**Document excerpt**
▼

Politics & Policy

Tet +40

It made America more bellicose.

Forty years ago today the North Vietnamese and Vietcong launched the general offensive/general uprising, known to history as the Tet Offensive after the Vietnamese new year’s holiday during which it began. It was a last-ditch attempt at a quick win in a war the Communists knew they were losing. They thought that a series of attacks in South Vietnam’s urban centers would spark a civil uprising against the regime in Saigon, and the people would join them at the barricades. But within days it was clear the offensive had failed, and the general uprising was not forthcoming. By the end of the operation the NVA and VC had lost upwards of 45,000 killed, inflicting less than 4,500 losses on U.S. and South Vietnamese forces. Yet Tet was a great embarrassment to the United States, and many saw it as a defeat.

There has been resurgent interest in Tet in recent years, given the war in Iraq and the propensity to debate policy by way of analogy. We periodically see articles anticipating, predicting, even proclaiming another Tet, either as a cautionary tale or because some would like to see history repeat.

▲

**Assignment 1**
Copy a passage of the Tet Offensive article verbatim, starting at the words "There has been" and stopping after "see history repeat.".
**Assignment 2**
Write a continuation of the Tet Offensive article, starting after its final sentence.
The rows after this point are separate material with no connection to the Tet Offensive article.

**Entries provided**

▼

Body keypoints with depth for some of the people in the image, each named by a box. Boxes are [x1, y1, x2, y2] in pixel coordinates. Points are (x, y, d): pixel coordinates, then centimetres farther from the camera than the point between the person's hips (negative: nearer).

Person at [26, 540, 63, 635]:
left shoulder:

▲
▼

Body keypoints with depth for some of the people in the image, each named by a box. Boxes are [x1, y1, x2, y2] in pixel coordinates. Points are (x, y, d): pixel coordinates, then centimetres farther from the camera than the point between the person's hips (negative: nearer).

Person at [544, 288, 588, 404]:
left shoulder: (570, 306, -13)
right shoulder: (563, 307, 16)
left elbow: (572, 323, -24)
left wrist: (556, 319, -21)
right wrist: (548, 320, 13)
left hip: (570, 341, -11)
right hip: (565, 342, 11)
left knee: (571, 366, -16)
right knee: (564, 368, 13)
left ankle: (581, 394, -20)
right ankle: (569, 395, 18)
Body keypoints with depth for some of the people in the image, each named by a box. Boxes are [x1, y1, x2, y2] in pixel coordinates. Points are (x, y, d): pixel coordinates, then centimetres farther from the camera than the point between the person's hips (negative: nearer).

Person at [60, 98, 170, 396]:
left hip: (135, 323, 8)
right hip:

▲
▼

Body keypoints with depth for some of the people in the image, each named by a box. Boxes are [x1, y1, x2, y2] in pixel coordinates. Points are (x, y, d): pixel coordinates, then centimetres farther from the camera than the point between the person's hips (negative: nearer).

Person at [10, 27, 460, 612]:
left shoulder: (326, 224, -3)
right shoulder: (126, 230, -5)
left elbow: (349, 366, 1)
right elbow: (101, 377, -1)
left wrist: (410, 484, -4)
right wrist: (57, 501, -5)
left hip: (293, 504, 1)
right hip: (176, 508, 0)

▲

**Result 1**
There has been resurgent interest in Tet in recent years, given the war in Iraq and the propensity to debate policy by way of analogy. We periodically see articles anticipating, predicting, even proclaiming another Tet, either as a cautionary tale or because some would like to see history repeat.

**Result 2**
Tet is commonly viewed as a watershed event in the war, the critical turning point when the American public, frustrated over having been misled about the progress of the conflict, finally abandoned Johnson. The president summed it up himself after watching Walter Cronkite’s report from the battered city of Hue declaring the war unwinnable. “If I’ve lost Cronkite,” he said, “I’ve lost Middle America.” Other influential voices in the media joined in the chorus. Political opportunists — the “hawks who turned dove in mid-flight” to use John P. Roche’s memorable phrase — piled on. A month later a disheartened Johnson suspended bombing over 90 percent of North Vietnam and declared his intention not to seek his party’s nomination, as a means of showing Hanoi he sincerely wanted peace. Thus a decisive military victory was turned into a political defeat.

Most of that story line is true, but Tet was not the point at which Johnson lost Middle America. In fact the public had abandoned LBJ over a year earlier. According to Gallup the crossover point where more Americans opposed Johnson’s handling of the war than supported it was December 1966. By August of 1967 he could only muster a 27-percent approval rating as a war leader. This number rose somewhat before Tet — up to 39 percent in January 1968 — but the “collapse” recorded in the Gallup poll the week after the battle was only four points.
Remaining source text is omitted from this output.